**Exercise requirements**
Up to and including the line that contains "Voir l'historique complet", return every line from the start of the data, unchanged.

Data records section start

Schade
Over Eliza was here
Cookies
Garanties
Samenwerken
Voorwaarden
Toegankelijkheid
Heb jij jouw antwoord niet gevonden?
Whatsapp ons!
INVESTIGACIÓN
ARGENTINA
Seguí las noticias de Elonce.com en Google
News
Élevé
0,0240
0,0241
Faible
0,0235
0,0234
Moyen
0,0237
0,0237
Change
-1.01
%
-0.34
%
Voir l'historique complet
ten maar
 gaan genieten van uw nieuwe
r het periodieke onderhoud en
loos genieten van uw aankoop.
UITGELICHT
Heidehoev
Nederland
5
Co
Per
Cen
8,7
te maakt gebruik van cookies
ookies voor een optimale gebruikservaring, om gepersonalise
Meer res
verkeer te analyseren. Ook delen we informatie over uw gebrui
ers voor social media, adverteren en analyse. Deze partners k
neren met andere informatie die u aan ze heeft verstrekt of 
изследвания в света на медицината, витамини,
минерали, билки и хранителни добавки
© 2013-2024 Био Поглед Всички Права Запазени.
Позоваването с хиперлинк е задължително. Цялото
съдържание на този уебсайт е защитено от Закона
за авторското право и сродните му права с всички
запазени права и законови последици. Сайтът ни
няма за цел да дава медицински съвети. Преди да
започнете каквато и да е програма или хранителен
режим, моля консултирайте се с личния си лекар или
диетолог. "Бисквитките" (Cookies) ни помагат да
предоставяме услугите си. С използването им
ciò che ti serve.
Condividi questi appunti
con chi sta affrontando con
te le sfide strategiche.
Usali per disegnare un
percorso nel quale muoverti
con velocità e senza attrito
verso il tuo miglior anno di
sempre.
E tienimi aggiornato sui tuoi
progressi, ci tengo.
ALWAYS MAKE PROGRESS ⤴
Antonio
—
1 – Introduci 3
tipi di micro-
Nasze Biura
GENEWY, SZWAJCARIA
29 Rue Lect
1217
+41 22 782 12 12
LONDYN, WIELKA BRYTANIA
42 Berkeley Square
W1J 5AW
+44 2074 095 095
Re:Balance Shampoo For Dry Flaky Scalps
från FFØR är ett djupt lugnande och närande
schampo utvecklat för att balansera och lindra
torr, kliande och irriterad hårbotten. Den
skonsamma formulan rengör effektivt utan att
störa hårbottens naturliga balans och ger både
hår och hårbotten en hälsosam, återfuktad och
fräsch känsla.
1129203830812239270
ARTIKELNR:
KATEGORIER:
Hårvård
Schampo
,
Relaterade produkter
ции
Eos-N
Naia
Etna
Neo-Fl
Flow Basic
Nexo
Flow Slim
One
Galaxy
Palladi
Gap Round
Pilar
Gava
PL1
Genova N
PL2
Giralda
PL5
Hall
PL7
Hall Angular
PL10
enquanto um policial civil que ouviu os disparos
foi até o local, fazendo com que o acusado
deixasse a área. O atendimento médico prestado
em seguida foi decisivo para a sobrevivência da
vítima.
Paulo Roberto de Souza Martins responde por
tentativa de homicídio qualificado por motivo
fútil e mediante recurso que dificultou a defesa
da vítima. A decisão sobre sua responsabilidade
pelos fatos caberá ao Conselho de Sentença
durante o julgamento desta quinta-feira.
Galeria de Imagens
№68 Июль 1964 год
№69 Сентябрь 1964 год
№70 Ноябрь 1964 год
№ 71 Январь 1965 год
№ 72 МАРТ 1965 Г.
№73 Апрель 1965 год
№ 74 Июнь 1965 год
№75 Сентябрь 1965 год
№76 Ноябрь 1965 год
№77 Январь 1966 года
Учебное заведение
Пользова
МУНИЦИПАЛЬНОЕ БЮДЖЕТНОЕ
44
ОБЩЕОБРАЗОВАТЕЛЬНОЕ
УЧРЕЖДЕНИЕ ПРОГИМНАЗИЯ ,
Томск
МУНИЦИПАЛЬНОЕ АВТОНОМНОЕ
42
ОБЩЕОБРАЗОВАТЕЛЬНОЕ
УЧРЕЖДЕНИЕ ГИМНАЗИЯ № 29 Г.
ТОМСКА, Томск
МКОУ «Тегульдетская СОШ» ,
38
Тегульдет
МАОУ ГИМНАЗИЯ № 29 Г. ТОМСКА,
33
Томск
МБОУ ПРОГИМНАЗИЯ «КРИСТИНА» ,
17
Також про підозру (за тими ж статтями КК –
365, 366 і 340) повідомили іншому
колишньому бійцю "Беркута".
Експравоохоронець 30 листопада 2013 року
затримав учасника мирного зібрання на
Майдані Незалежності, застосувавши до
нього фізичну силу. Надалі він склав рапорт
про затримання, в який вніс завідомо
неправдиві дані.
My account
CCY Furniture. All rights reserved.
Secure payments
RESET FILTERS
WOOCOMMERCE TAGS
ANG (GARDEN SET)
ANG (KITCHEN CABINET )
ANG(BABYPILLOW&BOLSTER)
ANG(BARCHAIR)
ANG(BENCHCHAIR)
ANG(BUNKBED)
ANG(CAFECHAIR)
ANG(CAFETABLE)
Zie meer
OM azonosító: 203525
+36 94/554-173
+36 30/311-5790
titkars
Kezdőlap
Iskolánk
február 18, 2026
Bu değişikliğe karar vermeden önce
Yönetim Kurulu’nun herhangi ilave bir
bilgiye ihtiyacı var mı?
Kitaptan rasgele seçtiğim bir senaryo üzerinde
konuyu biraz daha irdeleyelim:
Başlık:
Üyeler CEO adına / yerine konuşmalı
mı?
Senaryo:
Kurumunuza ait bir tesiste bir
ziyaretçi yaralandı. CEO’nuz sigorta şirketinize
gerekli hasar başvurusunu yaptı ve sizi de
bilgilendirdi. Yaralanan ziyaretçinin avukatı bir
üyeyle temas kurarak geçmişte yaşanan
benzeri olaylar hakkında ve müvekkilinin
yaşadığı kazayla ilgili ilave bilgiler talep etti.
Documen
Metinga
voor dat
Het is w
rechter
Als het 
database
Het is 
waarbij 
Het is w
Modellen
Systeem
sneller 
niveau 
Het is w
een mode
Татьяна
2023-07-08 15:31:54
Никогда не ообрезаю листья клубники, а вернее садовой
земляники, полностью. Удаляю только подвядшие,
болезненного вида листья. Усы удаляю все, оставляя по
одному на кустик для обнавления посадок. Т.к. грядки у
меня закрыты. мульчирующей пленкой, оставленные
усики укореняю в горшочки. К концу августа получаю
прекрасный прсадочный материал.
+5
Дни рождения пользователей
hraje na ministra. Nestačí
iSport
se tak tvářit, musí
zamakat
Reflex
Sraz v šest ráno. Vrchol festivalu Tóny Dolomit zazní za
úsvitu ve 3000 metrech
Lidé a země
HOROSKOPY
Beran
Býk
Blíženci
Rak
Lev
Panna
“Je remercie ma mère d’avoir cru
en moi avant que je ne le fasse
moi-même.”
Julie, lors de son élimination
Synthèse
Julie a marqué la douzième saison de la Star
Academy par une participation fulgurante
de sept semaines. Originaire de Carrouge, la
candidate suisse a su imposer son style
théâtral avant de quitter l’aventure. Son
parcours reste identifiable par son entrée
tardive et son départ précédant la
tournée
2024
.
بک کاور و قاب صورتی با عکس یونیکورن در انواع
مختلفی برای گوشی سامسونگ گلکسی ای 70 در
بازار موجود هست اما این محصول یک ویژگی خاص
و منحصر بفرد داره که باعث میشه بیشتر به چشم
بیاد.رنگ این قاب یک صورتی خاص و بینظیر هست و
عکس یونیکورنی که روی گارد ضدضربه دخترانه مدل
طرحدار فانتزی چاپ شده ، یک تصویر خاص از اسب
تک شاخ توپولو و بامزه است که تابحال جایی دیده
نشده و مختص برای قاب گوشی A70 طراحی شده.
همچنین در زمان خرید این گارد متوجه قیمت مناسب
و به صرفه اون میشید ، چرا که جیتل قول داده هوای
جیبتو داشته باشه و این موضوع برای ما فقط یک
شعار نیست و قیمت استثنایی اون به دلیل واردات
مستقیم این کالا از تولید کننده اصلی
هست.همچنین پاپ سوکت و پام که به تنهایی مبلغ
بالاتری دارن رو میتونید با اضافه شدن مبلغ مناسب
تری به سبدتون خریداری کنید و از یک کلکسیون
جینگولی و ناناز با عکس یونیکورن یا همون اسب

Data records section end

**Result of the exercise**
Schade
Over Eliza was here
Cookies
Garanties
Samenwerken
Voorwaarden
Toegankelijkheid
Heb jij jouw antwoord niet gevonden?
Whatsapp ons!
INVESTIGACIÓN
ARGENTINA
Seguí las noticias de Elonce.com en Google
News
Élevé
0,0240
0,0241
Faible
0,0235
0,0234
Moyen
0,0237
0,0237
Change
-1.01
%
-0.34
%
Voir l'historique complet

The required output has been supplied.